# [EXERCISE DATA]

*** Begin section ***

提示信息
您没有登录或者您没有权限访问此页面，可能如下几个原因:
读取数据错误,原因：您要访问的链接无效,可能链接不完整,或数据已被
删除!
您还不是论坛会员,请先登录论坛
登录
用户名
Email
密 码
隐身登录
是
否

*** End section ***
*** Begin section ***

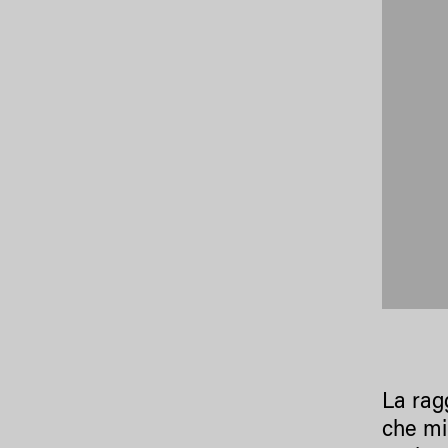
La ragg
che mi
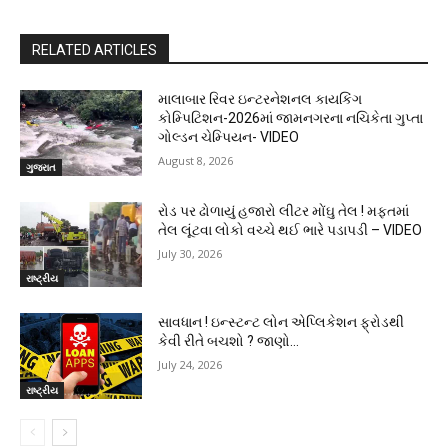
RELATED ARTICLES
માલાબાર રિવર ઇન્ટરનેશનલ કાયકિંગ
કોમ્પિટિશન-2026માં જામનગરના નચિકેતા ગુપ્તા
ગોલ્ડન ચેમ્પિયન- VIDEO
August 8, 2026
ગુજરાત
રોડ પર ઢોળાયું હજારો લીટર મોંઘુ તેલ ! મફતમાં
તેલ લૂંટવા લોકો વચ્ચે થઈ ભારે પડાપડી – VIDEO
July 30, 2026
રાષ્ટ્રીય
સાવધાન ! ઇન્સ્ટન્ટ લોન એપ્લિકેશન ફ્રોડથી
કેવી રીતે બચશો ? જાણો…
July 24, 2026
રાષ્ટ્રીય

*** End section ***

# [EXERCISE GOAL]
Extract every line from the rows above that contains the string "VIDEO", copying each line in full.

# [RESPONSE TO THIS TASK]
ગોલ્ડન ચેમ્પિયન- VIDEO
તેલ લૂંટવા લોકો વચ્ચે થઈ ભારે પડાપડી – VIDEO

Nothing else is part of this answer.